» Exercise set
(1) Answer these questions using the text about Salisbury, Connecticut:
(a) In which county is Salisbury located?
(b) How long is the Harlem Valley Rail Trail, and between which two places does it run?
(c) Where is the Fourth of July celebration held?
(2) Please list every activity that Noreen Driscoll Breslauer names in her quote in the text about Salisbury, Connecticut.
** begin Extracted text **
Log on: A hiker near Mount Riga.  

Salisbury, Connecticut
An eighteenth-century village nestled in the rolling hills of Litchfield County.
Tucked up in the northwest corner of the state, Salisbury may not have beaches (unless you count the shores of Lakeville Lake) or a Bridgehampton-caliber social scene (though Meryl Streep and Joel Siegel are residents), but it is one of the most charming villages in the area, with a postcard-perfect Main Street peppered with little shops and bakeries, white clapboard neoclassical estates, and the country's oldest public library. The surrounding countryside seems about as removed from the metropolis as you can get, with its rolling hills, string of placid ponds, uncrowded roads, and abundant wildlife. "We were determined to find a place down the road in Washington; it seemed so chic," says a New Yorker who bought a weekend place here three years ago. "But once the Realtor took us to Salisbury, we couldn't go back. It has all the charm and -- thank God -- none of the pretensions."

  • Familiar Faces The aforementioned Streep and Siegel, along with Jill Clayburgh and Ed Herman, all live within town lines, while Jasper Johns, a brace of Buckleys, and Kevin Bacon et famille live in neighboring Sharon.

  • Things To Do "There's kayaking, walking, hiking, biking -- plus music, dance, and theater right over the border in the Berkshires. The only problem is that there are too many choices," says Noreen Driscoll Breslauer, who owns a local flower shop, Sweethaven Farm. The Harlem Valley Rail Trail, a 12-mile paved car-free track that runs from Amenia to Millerton, is popular with cyclists and joggers. The famous Lime Rock Park raceway is only ten minutes away; you can make it in even less time after you take the Skip Barber race-car-driving course.

  • Social Scene "Our family has been here for over 50 years, and you can understand why," says one New Yorker who gave up a place in East Hampton for Salisbury. "It's the pleasure of living in a small town; you know everyone by their first name; people have a real dedication to the area." The Fourth of July celebration at Town Grove is the kind of old-timey cookout that will take you back to your childhood -- or to the childhood you wish you'd had.
** end Extracted text **
** begin Supplied material **
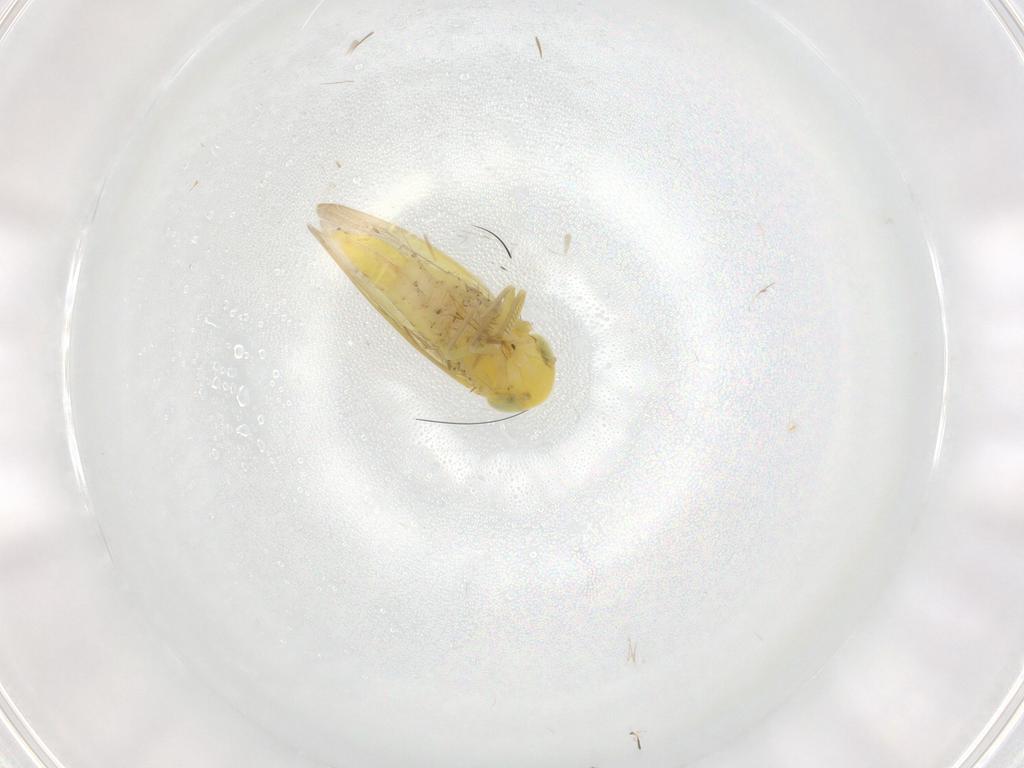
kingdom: Animalia
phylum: Arthropoda
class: Insecta
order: Hemiptera
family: Cicadellidae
** end Supplied material **
» The replies
(1)
(a) Litchfield County
(b) 12 miles, from Amenia to Millerton
(c) Town Grove

(2) Kayaking, walking, hiking, biking, music, dance, theater